Gründlinge und Elritzen. copyright by Gottfried Lehr

Arbeit der IG Nidda - Finanzierung von Projekten durch Spenden oder Zuschüsse

Interessenkonflikte vorprogrammiert?

„Wer die Musik bezahlt, bestimmt, was gespielt wird.“ Kann man, wenn das so ist, guten Gewissens Spenden oder Zuschüsse annehmen, um die Arbeit der IG Nidda zu finanzieren?

Ganz praktisch überfordern die Kosten, z.B. für Wiederansiedlungsprojekte, die finanziellen Möglichkeiten der IG Nidda. Da geht es der IG Nidda nicht anders als ihren Mitgliedsvereinen. Wenn man also nicht auf eigene Projekte verzichten will und es keine behördliche Förderung gibt, kommt Geld von privaten Geldgebern oder Stiftungen in Betracht.
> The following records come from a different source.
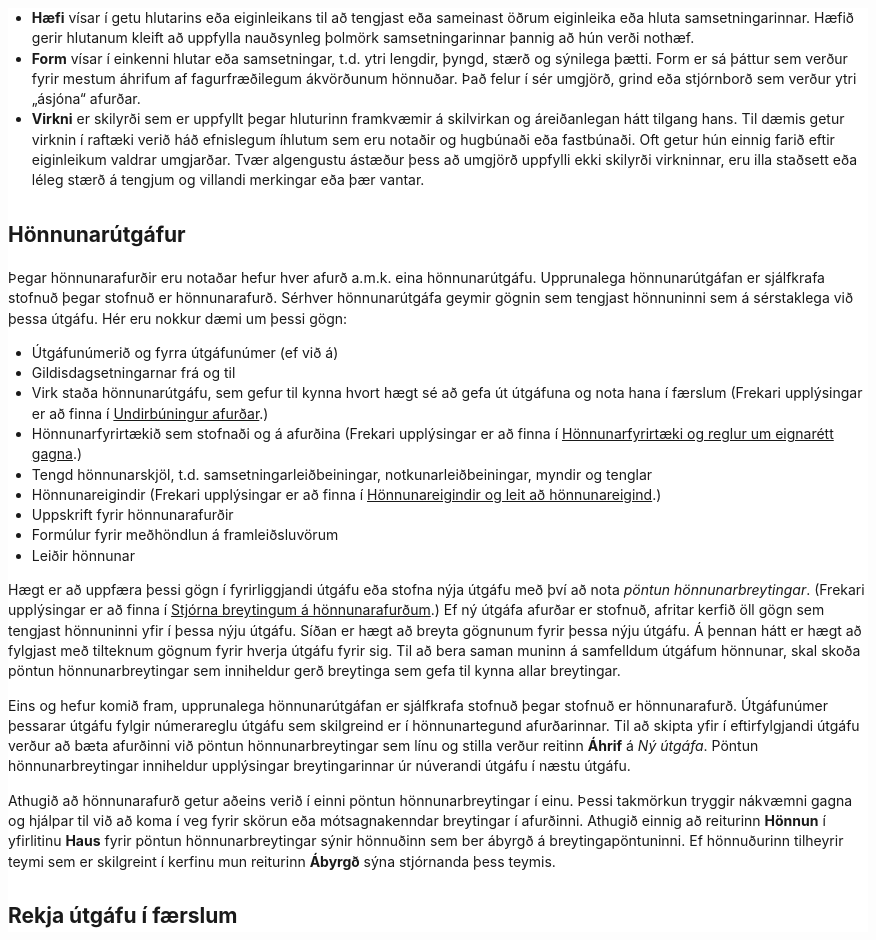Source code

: - **Hæfi** vísar í getu hlutarins eða eiginleikans til að tengjast eða sameinast öðrum eiginleika eða hluta samsetningarinnar. Hæfið gerir hlutanum kleift að uppfylla nauðsynleg þolmörk samsetningarinnar þannig að hún verði nothæf.
- **Form** vísar í einkenni hlutar eða samsetningar, t.d. ytri lengdir, þyngd, stærð og sýnilega þætti. Form er sá þáttur sem verður fyrir mestum áhrifum af fagurfræðilegum ákvörðunum hönnuðar. Það felur í sér umgjörð, grind eða stjórnborð sem verður ytri „ásjóna“ afurðar.
- **Virkni** er skilyrði sem er uppfyllt þegar hluturinn framkvæmir á skilvirkan og áreiðanlegan hátt tilgang hans. Til dæmis getur virknin í raftæki verið háð efnislegum íhlutum sem eru notaðir og hugbúnaði eða fastbúnaði. Oft getur hún einnig farið eftir eiginleikum valdrar umgjarðar. Tvær algengustu ástæður þess að umgjörð uppfylli ekki skilyrði virkninnar, eru illa staðsett eða léleg stærð á tengjum og villandi merkingar eða þær vantar. 

## <a name="engineering-versions"></a>Hönnunarútgáfur

Þegar hönnunarafurðir eru notaðar hefur hver afurð a.m.k. eina hönnunarútgáfu. Upprunalega hönnunarútgáfan er sjálfkrafa stofnuð þegar stofnuð er hönnunarafurð. Sérhver hönnunarútgáfa geymir gögnin sem tengjast hönnuninni sem á sérstaklega við þessa útgáfu. Hér eru nokkur dæmi um þessi gögn:

- Útgáfunúmerið og fyrra útgáfunúmer (ef við á)
- Gildisdagsetningarnar frá og til
- Virk staða hönnunarútgáfu, sem gefur til kynna hvort hægt sé að gefa út útgáfuna og nota hana í færslum (Frekari upplýsingar er að finna í [Undirbúningur afurðar](product-readiness.md).)
- Hönnunarfyrirtækið sem stofnaði og á afurðina (Frekari upplýsingar er að finna í [Hönnunarfyrirtæki og reglur um eignarétt gagna](engineering-org-data-ownership-rules.md).)
- Tengd hönnunarskjöl, t.d. samsetningarleiðbeiningar, notkunarleiðbeiningar, myndir og tenglar
- Hönnunareigindir (Frekari upplýsingar er að finna í [Hönnunareigindir og leit að hönnunareigind](engineering-attributes-and-search.md).)
- Uppskrift fyrir hönnunarafurðir
- Formúlur fyrir meðhöndlun á framleiðsluvörum
- Leiðir hönnunar

Hægt er að uppfæra þessi gögn í fyrirliggjandi útgáfu eða stofna nýja útgáfu með því að nota *pöntun hönnunarbreytingar*. (Frekari upplýsingar er að finna í [Stjórna breytingum á hönnunarafurðum](engineering-change-management.md).) Ef ný útgáfa afurðar er stofnuð, afritar kerfið öll gögn sem tengjast hönnuninni yfir í þessa nýju útgáfu. Síðan er hægt að breyta gögnunum fyrir þessa nýju útgáfu. Á þennan hátt er hægt að fylgjast með tilteknum gögnum fyrir hverja útgáfu fyrir sig. Til að bera saman muninn á samfelldum útgáfum hönnunar, skal skoða pöntun hönnunarbreytingar sem inniheldur gerð breytinga sem gefa til kynna allar breytingar.

Eins og hefur komið fram, upprunalega hönnunarútgáfan er sjálfkrafa stofnuð þegar stofnuð er hönnunarafurð. Útgáfunúmer þessarar útgáfu fylgir númerareglu útgáfu sem skilgreind er í hönnunartegund afurðarinnar. Til að skipta yfir í eftirfylgjandi útgáfu verður að bæta afurðinni við pöntun hönnunarbreytingar sem línu og stilla verður reitinn **Áhrif** á *Ný útgáfa*. Pöntun hönnunarbreytingar inniheldur upplýsingar breytingarinnar úr núverandi útgáfu í næstu útgáfu.

Athugið að hönnunarafurð getur aðeins verið í einni pöntun hönnunarbreytingar í einu. Þessi takmörkun tryggir nákvæmni gagna og hjálpar til við að koma í veg fyrir skörun eða mótsagnakenndar breytingar í afurðinni. Athugið einnig að reiturinn **Hönnun** í yfirlitinu **Haus** fyrir pöntun hönnunarbreytingar sýnir hönnuðinn sem ber ábyrgð á breytingapöntuninni. Ef hönnuðurinn tilheyrir teymi sem er skilgreint í kerfinu mun reiturinn **Ábyrgð** sýna stjórnanda þess teymis.

## <a name="track-versions-in-transactions"></a>Rekja útgáfu í færslum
Selbstverständlich muss berücksichtigt werden, welche Bedingungen mit der Förderung von Projekten verbunden werden. Hier ist höchste Sensibilität erforderlich. Entscheidend ist die Frage, worum es dem Geldgeber geht. Wenn das ökologische Projekt im Vordergrund steht und kein fachlicher Einfluss darauf stattfindet, kommt die Annahme von privatem Geld sehr wohl in Betracht. Sinnvoll ist, privates Geld mit öffentlichen Förderungen zu kombinieren. Auch die Kombination verschiedener Geldquellen hilft, die Gefahr der Abhängigkeit von einem Geldgeber zu reduzieren.

Die IG Nidda hat mit dieser Abwägung in der Vergangenheit sehr gute Erfahrungen gemacht.

Die erfolgreiche Wiederansiedlung der Nase in der Nidda wurde auf diese Weise mit Spenden verschiedener Stellen finanziert. Auch die 2014 und 2015 anstehende Fortsetzung des Meerforellenprojekts wird von der Gerty-Strohm-Stiftung zum Teil gefördert.

Um von außen unangreifbar zu sein, ist es zudem sinnvoll, Förderungen und Spenden transparent zu machen. So ist auch die Medienarbeit der IG zu verstehen, in der immer auf die finanzielle Unterstützung hingewiesen wird.